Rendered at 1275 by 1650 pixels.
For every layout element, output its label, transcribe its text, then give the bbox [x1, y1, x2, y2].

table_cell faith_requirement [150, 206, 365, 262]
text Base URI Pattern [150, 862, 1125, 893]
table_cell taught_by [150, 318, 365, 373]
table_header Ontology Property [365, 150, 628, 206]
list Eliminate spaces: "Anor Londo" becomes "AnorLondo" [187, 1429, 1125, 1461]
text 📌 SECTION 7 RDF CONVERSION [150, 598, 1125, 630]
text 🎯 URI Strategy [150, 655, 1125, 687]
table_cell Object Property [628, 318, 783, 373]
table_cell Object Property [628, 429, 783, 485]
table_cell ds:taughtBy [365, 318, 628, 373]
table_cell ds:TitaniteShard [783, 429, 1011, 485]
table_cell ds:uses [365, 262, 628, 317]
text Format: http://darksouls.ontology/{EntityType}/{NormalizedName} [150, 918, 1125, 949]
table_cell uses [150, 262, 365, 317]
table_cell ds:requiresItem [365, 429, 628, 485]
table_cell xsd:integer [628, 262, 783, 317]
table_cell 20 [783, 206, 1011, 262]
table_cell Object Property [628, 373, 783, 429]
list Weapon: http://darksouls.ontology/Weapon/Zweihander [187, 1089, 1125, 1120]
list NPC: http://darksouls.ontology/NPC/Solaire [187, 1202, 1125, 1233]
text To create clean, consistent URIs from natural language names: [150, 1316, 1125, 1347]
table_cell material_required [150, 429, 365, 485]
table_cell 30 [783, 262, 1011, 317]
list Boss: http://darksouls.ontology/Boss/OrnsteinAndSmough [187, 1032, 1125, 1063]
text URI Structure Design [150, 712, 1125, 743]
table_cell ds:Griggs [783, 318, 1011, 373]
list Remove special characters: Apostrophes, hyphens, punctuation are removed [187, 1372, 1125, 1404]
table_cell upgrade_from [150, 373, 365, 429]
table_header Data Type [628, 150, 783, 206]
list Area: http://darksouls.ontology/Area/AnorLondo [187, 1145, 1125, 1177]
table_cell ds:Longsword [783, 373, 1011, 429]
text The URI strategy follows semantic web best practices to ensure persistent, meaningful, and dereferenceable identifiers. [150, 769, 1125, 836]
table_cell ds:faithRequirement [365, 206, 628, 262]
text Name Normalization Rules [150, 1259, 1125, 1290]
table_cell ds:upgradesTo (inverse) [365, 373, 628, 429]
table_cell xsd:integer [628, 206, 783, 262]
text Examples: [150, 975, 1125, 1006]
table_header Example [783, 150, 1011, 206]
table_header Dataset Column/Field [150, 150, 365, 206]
----
[WHAT TO WORK ON]:
Present each line from the listing that holds the string "Property".

[RESPONSE AREA]:
table_header Ontology Property [365, 150, 628, 206]
table_cell Object Property [628, 318, 783, 373]
table_cell Object Property [628, 429, 783, 485]
table_cell Object Property [628, 373, 783, 429]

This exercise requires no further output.